The United States Supreme Court embarks today on three days of momentous hearings into President Barack Obama's healthcare reforms that could not only upend the 2012 election campaign but also redraw the limits of Congressional power and the division of authority between federal government and the states.
The oral arguments before the nine justices come two years after the then Democrat-controlled Congress passed Obama's greatest legislative achievement, without a single Republican vote. Now, after a string of conflicting rulings in lower courts, the country's highest judicial authority will rule whether "Obamacare" is constitutional - or whether all or part of it should be struck from the statute books.
Despite unprecedented pressure, the court has refused to lift its ban on live television or radio coverage. Since Saturday, queues have been building for the 200 public seats in the colonnaded courtroom where the black-robed justices will question lawyers for the Government and the 26 states opposed to the law. A host of demonstrations will take place outside the court building across the street from the US Capitol.
The hearings will last six hours in all, the longest for any case in almost half a century. Public opinion is split roughly evenly on the law, the biggest overhaul of healthcare in the US since the 1965 Medicare and Medicaid acts that set up government schemes for the elderly and the poor. For the first time it would bring close to universal coverage to a country where a sixth of the population now lacks health insurance.
It would do so by retaining America's system centred on employer-based coverage and operated by for-profit insurance companies. But the latter will henceforth have to provide coverage for all who apply - and in return everyone, healthy or otherwise, left uncovered will be required to buy coverage or face a fine. This so-called "individual mandate" is at the heart of the controversy.
The arguments will be spread over four sessions. This morning was to be devoted to what may be termed the "cop-out" option - that because key provisions, including the mandate, do not kick in until 2014 and 2015, the court cannot rule now upon the Act's legality. If the justices agree, they would avoid pronouncing on a major political issue in the midst of the presidential campaign.

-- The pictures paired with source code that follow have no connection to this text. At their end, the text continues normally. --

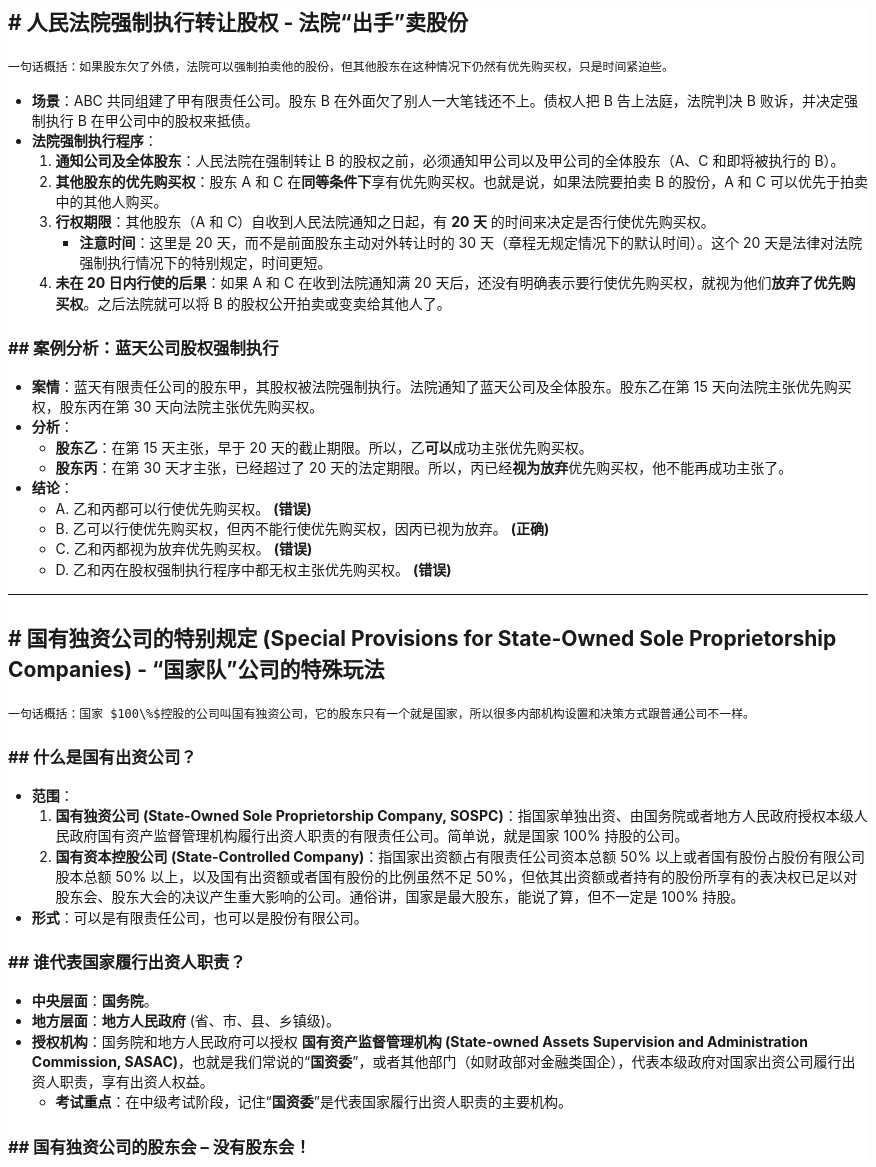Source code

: ## # 人民法院强制执行转让股权 - 法院“出手”卖股份

`一句话概括：如果股东欠了外债，法院可以强制拍卖他的股份，但其他股东在这种情况下仍然有优先购买权，只是时间紧迫些。`

-   **场景**：ABC 共同组建了甲有限责任公司。股东 B 在外面欠了别人一大笔钱还不上。债权人把 B 告上法庭，法院判决 B 败诉，并决定强制执行 B 在甲公司中的股权来抵债。
-   **法院强制执行程序**：
    1.  **通知公司及全体股东**：人民法院在强制转让 B 的股权之前，必须通知甲公司以及甲公司的全体股东（A、C 和即将被执行的 B）。
    2.  **其他股东的优先购买权**：股东 A 和 C 在**同等条件下**享有优先购买权。也就是说，如果法院要拍卖 B 的股份，A 和 C 可以优先于拍卖中的其他人购买。
    3.  **行权期限**：其他股东（A 和 C）自收到人民法院通知之日起，有 **$20$ 天** 的时间来决定是否行使优先购买权。
        -   **注意时间**：这里是 $20$ 天，而不是前面股东主动对外转让时的 $30$ 天（章程无规定情况下的默认时间）。这个 $20$ 天是法律对法院强制执行情况下的特别规定，时间更短。
    4.  **未在 $20$ 日内行使的后果**：如果 A 和 C 在收到法院通知满 $20$ 天后，还没有明确表示要行使优先购买权，就视为他们**放弃了优先购买权**。之后法院就可以将 B 的股权公开拍卖或变卖给其他人了。

### ## 案例分析：蓝天公司股权强制执行

-   **案情**：蓝天有限责任公司的股东甲，其股权被法院强制执行。法院通知了蓝天公司及全体股东。股东乙在第 $15$ 天向法院主张优先购买权，股东丙在第 $30$ 天向法院主张优先购买权。
-   **分析**：
    -   **股东乙**：在第 $15$ 天主张，早于 $20$ 天的截止期限。所以，乙**可以**成功主张优先购买权。
    -   **股东丙**：在第 $30$ 天才主张，已经超过了 $20$ 天的法定期限。所以，丙已经**视为放弃**优先购买权，他不能再成功主张了。
-   **结论**：
    -   A. 乙和丙都可以行使优先购买权。 **(错误)**
    -   B. 乙可以行使优先购买权，但丙不能行使优先购买权，因丙已视为放弃。 **(正确)**
    -   C. 乙和丙都视为放弃优先购买权。 **(错误)**
    -   D. 乙和丙在股权强制执行程序中都无权主张优先购买权。 **(错误)**

---

## # 国有独资公司的特别规定 (Special Provisions for State-Owned Sole Proprietorship Companies) - “国家队”公司的特殊玩法

`一句话概括：国家 $100\%$控股的公司叫国有独资公司，它的股东只有一个就是国家，所以很多内部机构设置和决策方式跟普通公司不一样。`

### ## 什么是国有出资公司？

-   **范围**：
    1.  **国有独资公司 (State-Owned Sole Proprietorship Company, SOSPC)**：指国家单独出资、由国务院或者地方人民政府授权本级人民政府国有资产监督管理机构履行出资人职责的有限责任公司。简单说，就是国家 $100\%$ 持股的公司。
    2.  **国有资本控股公司 (State-Controlled Company)**：指国家出资额占有限责任公司资本总额 $50\%$ 以上或者国有股份占股份有限公司股本总额 $50\%$ 以上，以及国有出资额或者国有股份的比例虽然不足 $50\%$，但依其出资额或者持有的股份所享有的表决权已足以对股东会、股东大会的决议产生重大影响的公司。通俗讲，国家是最大股东，能说了算，但不一定是 $100\%$ 持股。
-   **形式**：可以是有限责任公司，也可以是股份有限公司。

### ## 谁代表国家履行出资人职责？

-   **中央层面**：**国务院**。
-   **地方层面**：**地方人民政府** (省、市、县、乡镇级)。
-   **授权机构**：国务院和地方人民政府可以授权 **国有资产监督管理机构 (State-owned Assets Supervision and Administration Commission, SASAC)**，也就是我们常说的“**国资委**”，或者其他部门（如财政部对金融类国企），代表本级政府对国家出资公司履行出资人职责，享有出资人权益。
    -   **考试重点**：在中级考试阶段，记住“**国资委**”是代表国家履行出资人职责的主要机构。

### ## 国有独资公司的股东会 – 没有股东会！
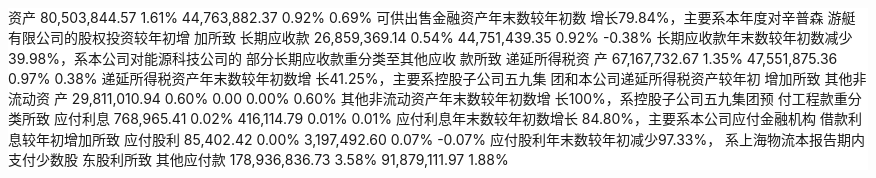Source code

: 资产
80,503,844.57
1.61%
44,763,882.37
0.92%
0.69%
可供出售金融资产年末数较年初数
增长79.84%，主要系本年度对辛普森
游艇有限公司的股权投资较年初增
加所致
长期应收款
26,859,369.14
0.54%
44,751,439.35
0.92%
-0.38%
长期应收款年末数较年初数减少
39.98%，系本公司对能源科技公司的
部分长期应收款重分类至其他应收
款所致
递延所得税资
产
67,167,732.67
1.35%
47,551,875.36
0.97%
0.38%
递延所得税资产年末数较年初数增
长41.25%，主要系控股子公司五九集
团和本公司递延所得税资产较年初
增加所致
其他非流动资
产
29,811,010.94
0.60%
0.00
0.00%
0.60%
其他非流动资产年末数较年初数增
长100%，系控股子公司五九集团预
付工程款重分类所致
应付利息
768,965.41
0.02%
416,114.79
0.01%
0.01%
应付利息年末数较年初数增长
84.80%，主要系本公司应付金融机构
借款利息较年初增加所致
应付股利
85,402.42
0.00%
3,197,492.60
0.07%
-0.07%
应付股利年末数较年初减少97.33%，
系上海物流本报告期内支付少数股
东股利所致
其他应付款
178,936,836.73
3.58%
91,879,111.97
1.88%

The crunch issue comes tomorrow: whether the individual mandate is an unconstitutional expansion of central power. The Obama Administration says it is essential if reform is to work, but opponents charge that Congress has overstepped its authority. On Thursday, the argument shifts to what happens if the individual mandate is struck down - in other words, must the law then be overturned in its entirety? In the afternoon, the justices will take up the argument of 26 Republican-controlled states objecting to Obamacare's expansion of Medicaid as a violation of states' rights.
The court will not hand down its ruling until late June. Many analysts suspect Obamacare may, in fact, survive. Not since the New Deal has the Supreme Court rejected a central piece of socio-economic legislation enacted by Congress, they point out. Nor will a court anxious to restore its image as impartial arbiter want to be siding so obviously with the Republican White House candidates, all of whom have vowed to repeal Obamacare if elected.